## RECORDS PROVIDED
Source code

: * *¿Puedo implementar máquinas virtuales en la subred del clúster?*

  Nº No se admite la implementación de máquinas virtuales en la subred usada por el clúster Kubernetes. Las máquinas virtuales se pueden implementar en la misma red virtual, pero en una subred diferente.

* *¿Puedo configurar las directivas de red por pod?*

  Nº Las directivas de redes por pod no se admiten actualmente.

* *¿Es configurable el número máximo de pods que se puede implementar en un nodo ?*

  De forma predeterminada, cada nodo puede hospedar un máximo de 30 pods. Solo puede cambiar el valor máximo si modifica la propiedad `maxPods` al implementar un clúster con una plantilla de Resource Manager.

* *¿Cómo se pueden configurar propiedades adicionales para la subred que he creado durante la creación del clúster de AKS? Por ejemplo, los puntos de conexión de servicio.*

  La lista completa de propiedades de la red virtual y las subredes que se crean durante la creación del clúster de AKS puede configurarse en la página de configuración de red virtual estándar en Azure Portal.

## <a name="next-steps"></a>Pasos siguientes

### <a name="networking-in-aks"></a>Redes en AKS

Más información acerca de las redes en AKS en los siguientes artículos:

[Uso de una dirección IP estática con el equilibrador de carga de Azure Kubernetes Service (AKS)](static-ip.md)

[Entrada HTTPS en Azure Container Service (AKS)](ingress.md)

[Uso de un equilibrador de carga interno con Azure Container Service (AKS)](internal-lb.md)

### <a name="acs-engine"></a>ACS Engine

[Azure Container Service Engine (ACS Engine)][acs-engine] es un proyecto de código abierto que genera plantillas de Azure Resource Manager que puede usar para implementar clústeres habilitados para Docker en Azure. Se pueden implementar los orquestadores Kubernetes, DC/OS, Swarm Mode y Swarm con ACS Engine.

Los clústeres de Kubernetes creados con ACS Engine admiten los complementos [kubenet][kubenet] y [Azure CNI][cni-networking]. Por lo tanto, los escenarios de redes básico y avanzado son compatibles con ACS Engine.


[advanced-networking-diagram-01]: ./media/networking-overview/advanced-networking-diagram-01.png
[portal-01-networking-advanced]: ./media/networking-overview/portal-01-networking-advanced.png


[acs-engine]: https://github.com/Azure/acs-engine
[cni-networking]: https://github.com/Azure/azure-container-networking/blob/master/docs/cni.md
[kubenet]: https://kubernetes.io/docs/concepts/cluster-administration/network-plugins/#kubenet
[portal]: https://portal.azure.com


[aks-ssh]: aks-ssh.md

## EXERCISE GOAL
Please write out the listing above word for word, from start to finish.

## ANSWER SECTION
Source code

: * *¿Puedo implementar máquinas virtuales en la subred del clúster?*

  Nº No se admite la implementación de máquinas virtuales en la subred usada por el clúster Kubernetes. Las máquinas virtuales se pueden implementar en la misma red virtual, pero en una subred diferente.

* *¿Puedo configurar las directivas de red por pod?*

  Nº Las directivas de redes por pod no se admiten actualmente.

* *¿Es configurable el número máximo de pods que se puede implementar en un nodo ?*

  De forma predeterminada, cada nodo puede hospedar un máximo de 30 pods. Solo puede cambiar el valor máximo si modifica la propiedad `maxPods` al implementar un clúster con una plantilla de Resource Manager.

* *¿Cómo se pueden configurar propiedades adicionales para la subred que he creado durante la creación del clúster de AKS? Por ejemplo, los puntos de conexión de servicio.*

  La lista completa de propiedades de la red virtual y las subredes que se crean durante la creación del clúster de AKS puede configurarse en la página de configuración de red virtual estándar en Azure Portal.

## <a name="next-steps"></a>Pasos siguientes

### <a name="networking-in-aks"></a>Redes en AKS

Más información acerca de las redes en AKS en los siguientes artículos:

[Uso de una dirección IP estática con el equilibrador de carga de Azure Kubernetes Service (AKS)](static-ip.md)

[Entrada HTTPS en Azure Container Service (AKS)](ingress.md)

[Uso de un equilibrador de carga interno con Azure Container Service (AKS)](internal-lb.md)

### <a name="acs-engine"></a>ACS Engine

[Azure Container Service Engine (ACS Engine)][acs-engine] es un proyecto de código abierto que genera plantillas de Azure Resource Manager que puede usar para implementar clústeres habilitados para Docker en Azure. Se pueden implementar los orquestadores Kubernetes, DC/OS, Swarm Mode y Swarm con ACS Engine.

Los clústeres de Kubernetes creados con ACS Engine admiten los complementos [kubenet][kubenet] y [Azure CNI][cni-networking]. Por lo tanto, los escenarios de redes básico y avanzado son compatibles con ACS Engine.


[advanced-networking-diagram-01]: ./media/networking-overview/advanced-networking-diagram-01.png
[portal-01-networking-advanced]: ./media/networking-overview/portal-01-networking-advanced.png


[acs-engine]: https://github.com/Azure/acs-engine
[cni-networking]: https://github.com/Azure/azure-container-networking/blob/master/docs/cni.md
[kubenet]: https://kubernetes.io/docs/concepts/cluster-administration/network-plugins/#kubenet
[portal]: https://portal.azure.com


[aks-ssh]: aks-ssh.md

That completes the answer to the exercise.